This is an account of how I built the outdoor pizza oven here at EcoDIY. The oven has been a great success for us. We use waste wood from pallets or the thin branches that are too small for the wood stove and have cooked the best pizzas I have ever tasted as well as a range of cakes, stews, bread, and puddings and all without a penny spent on fuel.
I always start a project by gathering the materials and tools I will need. In this case all the materials were free (recycled) except for the cement and the pizza paddles. We used:
• About 200 ordinary clay house bricks (recycled from a skip is fine).
• Something to build the base to build the oven on (to save your back when cooking)
Recycled concrete blocks are good or you can build walls from broken concrete and fill with rubble or soil topped with a thin layer of concrete.
• Sand and cement for the mortar, a little Builder’s lime is good as well though not essential.
• A piece of cardboard such as part of a large box, the dimensions of the inside of the oven, to make a template. Our oven is 550mm diameter by 380mm high inside.
• A chain or heavy piece of rope to mark out the curve on the cardboard template
• Something to cut bricks with i.e. hammer and masonry chisel (or bolster) or an electric disk cutter.
• A bricklayer’s trowel, shovel and a level.
• A piece of scrap metal flu pipe about 100mm to 150mm in diameter and a meter long for the chimney.
• A short piece of bed iron (angle iron) about 500mm long to go above the door.
• A piece of scrap steel sheet about 400mmmm by 240mm for the door (from the casing of an old central heating boiler or washing machine etc). A length of galvanized fencing wire or suchlike, a metal handle or door knob.
• Two Tava pans bought from an Asian supermarket get them on the internet at www.theasiancookshop.co.uk for £8 each/ or use old frying pans. The wooden pan handles are replaced with long metal pipes to make them safer and easy to handle.
Building the base
Our oven had a base about one meter in diameter and 600mm high. We built our base out of recycled concrete blocks (we demolished a garage on the building plot next door) and leveled it off with cement. We picked a spot near the kitchen, but bear in mind that there will be smoke!
Making the cardboard template (to guide you as you lay the bricks)
We made the inside of our oven to a catenary curve as this is the strongest shape for this kind of dome. To make this shape, stand your cardboard up and hang a chain with the ends of the chain the width of the inside of the oven apart and the bottom of the loop the height of the inside of the oven down. In my case the width was 550mm and the height 380mm. Get your friend to draw round the chain and then cut on the line to make the template. This will guide you as you lay the courses of bricks making your oven’s dome.
Building the Oven
The first part of the oven is a circular floor of bricks; try and lay the bricks close together with no mortar between them and make your floor as level as possible. The ideal mortar for the oven is six parts of sand to one part of cement and one part builder’s lime. If you can’t get builders lime use a three parts of sand to one part cement instead. A little washing up liquid added to the mix helps to make the mortar easier to use.

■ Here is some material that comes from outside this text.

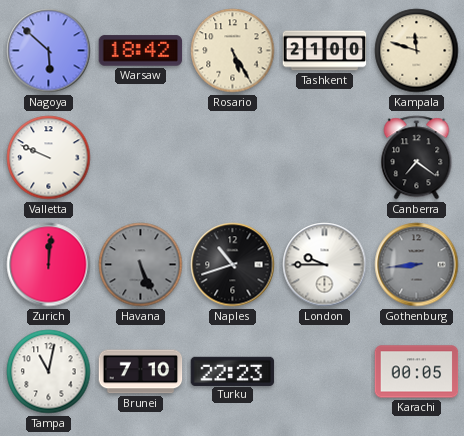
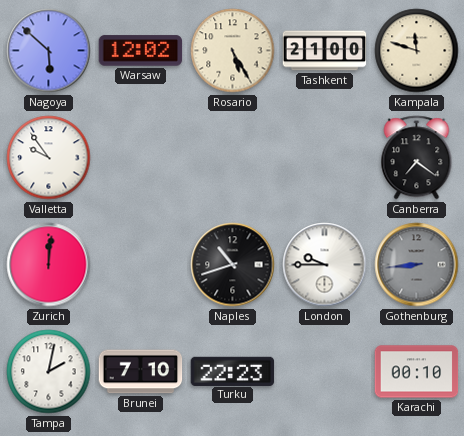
Warsaw: 18:42 -> 12:02
Valletta: 9:49 -> 9:54
Havana: 5:26 -> none
Tampa: 11:02 -> 2:02
Karachi: 00:05 -> 00:10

The width of our oven door was 320mm and was set by measuring the oven trays we were going to use (keeping the door as small as possible makes the oven stronger). The wall of the oven is 9 inches thick (the length of a brick) and the bricks are laid radially keeping the mortar away from the hot inside face (the bricks will stand the heat but the mortar won’t like it). Lay the first 3 courses of brick leaving a gap for the door. You can cut the bricks for a snug fit but if not fill the gaps between the bricks with broken brick to save mortar.
Next wedge the cardboard template into place and carry on laying the bricks to make the dome (lay bricks touching the cardboard edge). Move the template round to give you the shape of the dome as you build.

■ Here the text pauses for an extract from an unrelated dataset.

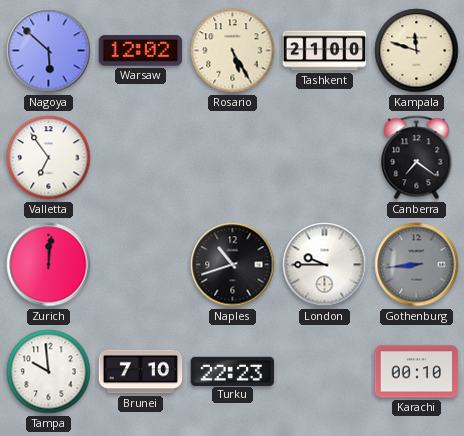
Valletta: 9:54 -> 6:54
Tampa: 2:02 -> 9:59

Mortar the angle iron door lintel in place above the fourth course of bricks.
The last ring of bricks holds the flue pipe in place. Put the pipe in situ and lay the bricks tightly up to it. Finish around the pipe with a ring of mortar. A coil of fencing wire makes useful reinforcing when buried in the mortar around the pipe.
The door is made from a piece of scrap steel sheet with an old metal handle (we used a door knob.) bolted on. Thick leather gloves are essential when handling the door or the cooking pans
Using the oven
We burn our stove for about one and a half to two hours to heat up the bricks. The embers are then scraped to the sides and we can start to cook. We cover the chimney flue with a tin can to stop the draft. We cook a series of dishes in each session; starting with something that needs a very hot oven, pizzas are ideal as they cook in as little as 2 minutes when the stove is at full heat. We start the dough at about the time we light the oven. We can then use the remaining pizza dough to make bread rolls or small loaves. These cook after the pizzas in about 20 to 25 minutes. As the oven cools we then cook a cake, flapjack or baked potatoes (wrapped in foil). If the oven cools down too much you can light a fire again for a short time (about 15 minutes) and go on as before.
We celebrated our new bread oven with a pizza party.